#### Text:
- - - -

Artikel 15a GTG ändert jedoch nichts an der Tatsache, dass die Art und der Inhalt der zu erteilenden Ausbildung in den Zuständigkeitsbereich jener Person fallen, die die gentechnisch veränderte Pflanze vermarktet. Heute existiert bereits eine Ausbildung für Personen, die für die biologische Sicherheit im geschlossenen System (Laboratorien, Forschungsinstitutionen, Spitäler usw.) zuständig sind (Biosafety Officers, BSO). Die Kurse für die BSO64, die momentan auf freiwilliger Basis erteilt werden, entsprechen einem Bedürfnis und haben sich als Instrument für die biologische Sicherheit bewährt. Desgleichen könnte im Rahmen der Koexistenz die Harmonisierung von Normen im Ausbildungsbereich zu einer relevanten Frage für deren Umsetzung werden. Der neue Artikel 15a überführt in das Gesetz die Möglichkeit, ein solches Instrument einzuführen, und verweist damit auf die Sicherheitsziele des GTG.

- - - -

Gespeicherte Einträge:

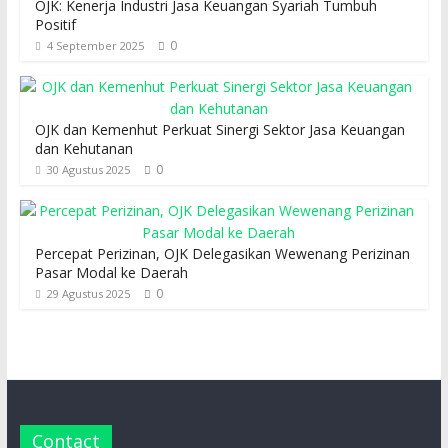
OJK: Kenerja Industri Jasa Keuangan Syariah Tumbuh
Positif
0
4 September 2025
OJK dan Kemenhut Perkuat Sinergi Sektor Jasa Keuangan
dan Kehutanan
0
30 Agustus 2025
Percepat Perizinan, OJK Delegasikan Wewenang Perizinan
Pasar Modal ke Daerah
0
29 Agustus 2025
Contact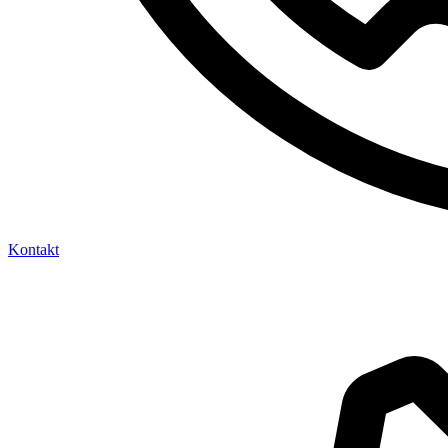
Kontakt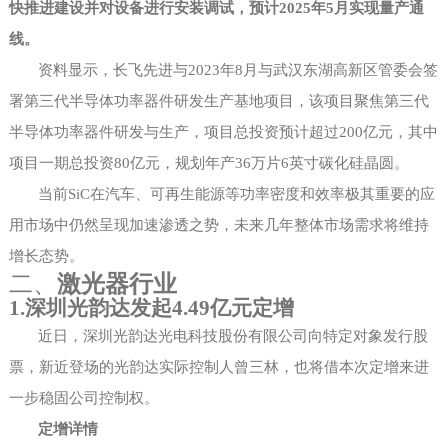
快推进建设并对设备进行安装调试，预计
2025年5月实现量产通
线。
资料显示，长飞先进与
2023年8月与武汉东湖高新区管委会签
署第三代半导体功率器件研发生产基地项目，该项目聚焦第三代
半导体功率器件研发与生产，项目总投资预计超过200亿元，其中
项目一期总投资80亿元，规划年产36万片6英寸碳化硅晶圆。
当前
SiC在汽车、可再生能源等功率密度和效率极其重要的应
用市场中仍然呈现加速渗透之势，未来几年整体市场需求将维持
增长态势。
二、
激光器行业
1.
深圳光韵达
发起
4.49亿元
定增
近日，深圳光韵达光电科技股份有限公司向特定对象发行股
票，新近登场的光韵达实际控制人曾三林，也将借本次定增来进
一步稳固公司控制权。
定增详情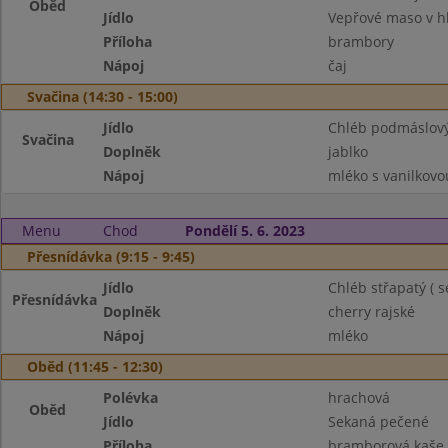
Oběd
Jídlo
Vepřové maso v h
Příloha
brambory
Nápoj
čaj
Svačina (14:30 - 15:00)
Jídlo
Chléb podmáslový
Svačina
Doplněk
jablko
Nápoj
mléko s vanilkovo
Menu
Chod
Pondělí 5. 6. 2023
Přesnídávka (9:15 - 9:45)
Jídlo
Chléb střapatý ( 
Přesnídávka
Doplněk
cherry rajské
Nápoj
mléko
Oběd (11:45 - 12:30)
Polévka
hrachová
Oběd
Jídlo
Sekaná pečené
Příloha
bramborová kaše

- - - -

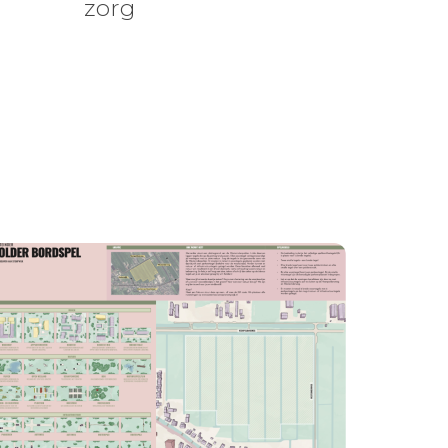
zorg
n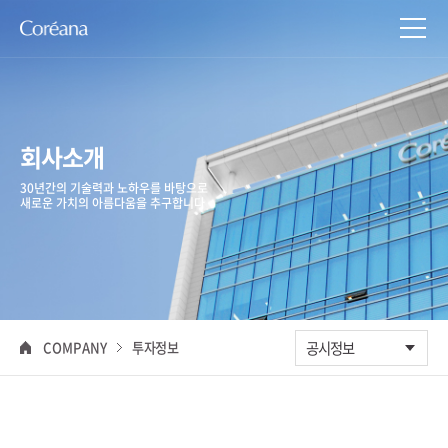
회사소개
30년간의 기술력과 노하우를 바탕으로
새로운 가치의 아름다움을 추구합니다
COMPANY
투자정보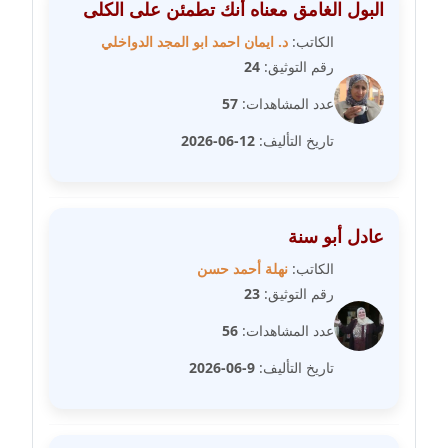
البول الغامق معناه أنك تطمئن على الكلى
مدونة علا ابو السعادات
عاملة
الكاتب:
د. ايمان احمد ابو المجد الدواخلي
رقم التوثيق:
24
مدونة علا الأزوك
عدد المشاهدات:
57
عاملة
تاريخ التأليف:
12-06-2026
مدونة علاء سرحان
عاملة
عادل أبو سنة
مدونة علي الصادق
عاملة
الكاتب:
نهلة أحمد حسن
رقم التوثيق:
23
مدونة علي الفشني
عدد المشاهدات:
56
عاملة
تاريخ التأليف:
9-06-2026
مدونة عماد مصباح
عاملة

- - - -

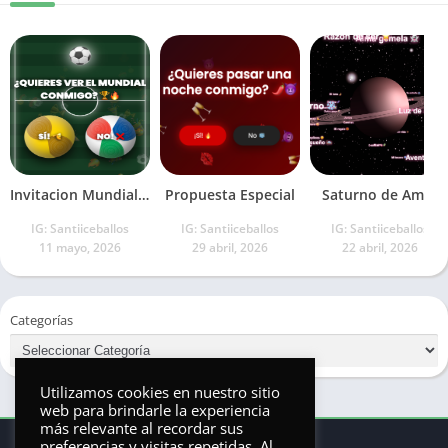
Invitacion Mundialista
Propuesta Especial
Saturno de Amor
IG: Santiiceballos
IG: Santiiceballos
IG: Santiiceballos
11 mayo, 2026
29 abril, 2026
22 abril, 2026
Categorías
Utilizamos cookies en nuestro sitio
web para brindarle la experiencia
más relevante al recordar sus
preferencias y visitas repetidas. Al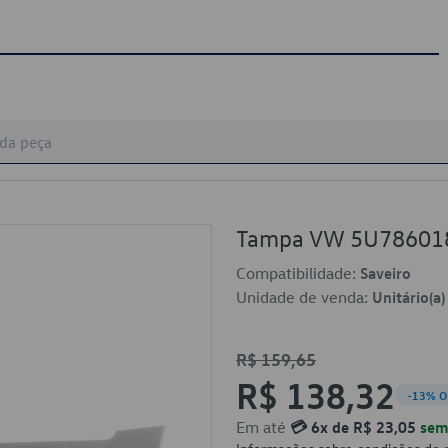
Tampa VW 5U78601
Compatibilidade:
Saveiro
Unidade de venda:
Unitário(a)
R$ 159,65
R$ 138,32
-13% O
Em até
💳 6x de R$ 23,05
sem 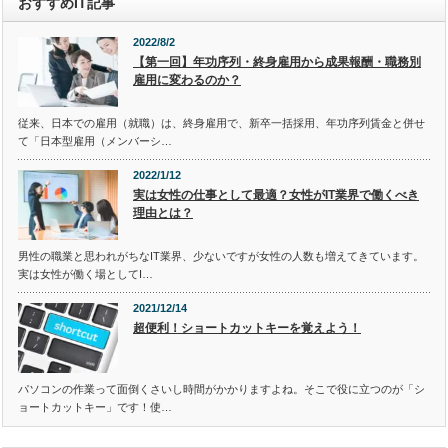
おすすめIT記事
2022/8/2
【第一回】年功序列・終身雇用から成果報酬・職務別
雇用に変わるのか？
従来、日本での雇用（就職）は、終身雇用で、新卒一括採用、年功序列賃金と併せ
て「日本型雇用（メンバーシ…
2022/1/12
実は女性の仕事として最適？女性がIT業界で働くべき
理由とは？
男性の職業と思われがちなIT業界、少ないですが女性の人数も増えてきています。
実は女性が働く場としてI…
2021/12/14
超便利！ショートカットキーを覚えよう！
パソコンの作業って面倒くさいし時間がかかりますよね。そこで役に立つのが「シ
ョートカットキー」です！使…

- - - -

#### Deine Aufgabe:
Schreib den Text über Artikel 15a GTG von oben vollständig und Wort für Wort ab.

#### Endgültige Antwort:
Artikel 15a GTG ändert jedoch nichts an der Tatsache, dass die Art und der Inhalt der zu erteilenden Ausbildung in den Zuständigkeitsbereich jener Person fallen, die die gentechnisch veränderte Pflanze vermarktet. Heute existiert bereits eine Ausbildung für Personen, die für die biologische Sicherheit im geschlossenen System (Laboratorien, Forschungsinstitutionen, Spitäler usw.) zuständig sind (Biosafety Officers, BSO). Die Kurse für die BSO64, die momentan auf freiwilliger Basis erteilt werden, entsprechen einem Bedürfnis und haben sich als Instrument für die biologische Sicherheit bewährt. Desgleichen könnte im Rahmen der Koexistenz die Harmonisierung von Normen im Ausbildungsbereich zu einer relevanten Frage für deren Umsetzung werden. Der neue Artikel 15a überführt in das Gesetz die Möglichkeit, ein solches Instrument einzuführen, und verweist damit auf die Sicherheitsziele des GTG.